Fiji, Leila

Leila Volunteered as a Teacher in Fiji

Living in Fiji has really opened my eyes, it was the first time I have left London to be away from family apart from a couple of short holidays. In Fiji everyone smiles and says “bula” to each other on the street; on my road in England, I would be lucky if I got one ‘hello’ a week!

‘Fiji time’ means that everything is slow-paced, appointments are often not met and people stroll around very slowly in the streets. It’s not rare to find yourself waiting around for someone or something to happen in Fiji. Therefore I can say with confidence that patience is a skill I have really developed. Ironically I have had to be very pro-active during my time at the kindergarten. The teachers used to always say, “have a rest” but I would always go and find something that needed doing. I’m proud to say that I would do my best to find a way to keep busy and I really learnt to use my initiative to get things done! At Nadi Airport Playcentre I assisted staff by helping to organise the classroom in preparation for the morning and afternoon sessions. During class time I supervised children with activities such as puzzles, play-dough, drawing and reading. Art and craft has always been my passion so I regularly helped to design and make teaching props. I also assisted with IT by helping to type up documents, such as newsletters, and encouraged teachers to develop their computer skills, which were fairly basic.

Having completed this placement, I feel more independent and have more faith in myself. I feel like I could take on almost any challenge. Confidence, positivity and open-mindedness are the best tools. As a volunteer of seven months, I really enjoyed learning about the country, the culture and making new friends; I now consider Fiji to be home and my friends to be family. Some of the best things about being a volunteer were when my colleagues thanked me for teaching them something new and useful; when I was told “we’ve really learnt a lot from you”; knowing that I positively influenced the people I worked with; knowing that they will continue some of the practices that I initiated, such as recycling. I was learning new things every day and consistently finding ways to help.

I felt that the more I learned about the kindergarten, the more I could offer them, and the more useful I could be. Making a positive contribution is the best thing about volunteering.

During the two-week school holidays another Lattitude volunteer and I stayed with a Fijian friend’s family in their village. Before every meal the family would pray. Although they spoke in Fijian, we could always hear our names in their prayers. On some occasions, they would even cry. When I asked my friend what was being said, she told me that her parents were praying for us – asking God to bless us, guide us and protect us. When it came to the end of the holiday there were plenty of tears from everyone when we were saying goodbye. Calling them “Mum” and “Dad” and feeling like I was really a part of their family after such a short amount of time is a feeling that I wish I could share with the whole world. On the last night, the entire village had a party for us. I was there for less than two weeks yet I felt so welcomed, there was so much love and so much warmth. I was really moved. No matter how much or how little someone has of something, they will always share it. I honestly cannot describe how warm, genuine and welcoming the people of Fiji are.

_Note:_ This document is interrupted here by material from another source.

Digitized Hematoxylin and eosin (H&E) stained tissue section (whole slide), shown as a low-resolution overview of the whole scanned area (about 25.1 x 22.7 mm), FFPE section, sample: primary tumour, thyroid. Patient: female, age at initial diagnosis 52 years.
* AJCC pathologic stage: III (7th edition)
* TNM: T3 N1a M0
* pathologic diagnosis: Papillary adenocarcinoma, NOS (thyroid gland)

Being in Fiji over 10000 miles from the place I call home, I had lots of time to reflect on the person I was and think about the person I would like to be. Living in ‘Fiji time’ has given me a chance to think about the relationships I have, my approach to people, the targets I would like to achieve in the future and my general attitude to life. I’ve learnt about what makes me happy and what makes me sad, I’ve learnt about how I should treat myself and how I should treat others.

Before my trip to Fiji I had planned to have a career working with NGOs or doing community work; although I would like to realise this dream, I have also realised that I don’t necessarily need to be in such a profession to be humanitarian and do good to others. Charity comes from the heart; it’s about attitude. I can always do good to others – I don’t need a paid job to do it.

In Fiji people are softly spoken, considerate, they will explain what their point is and listen to what you have to say; when I went back to the Western way of life, I felt upset by the way some people could speak mindlessly at times. In the West it is not unusual to be judged by the way you look, how your hair is styled, what clothes you wear, how you speak, where you are from, and those things didn’t seem to matter in Fiji. I miss that. Everything is everyone’s and everyone is equal – that’s the way I like living. I will keep this attitude with me.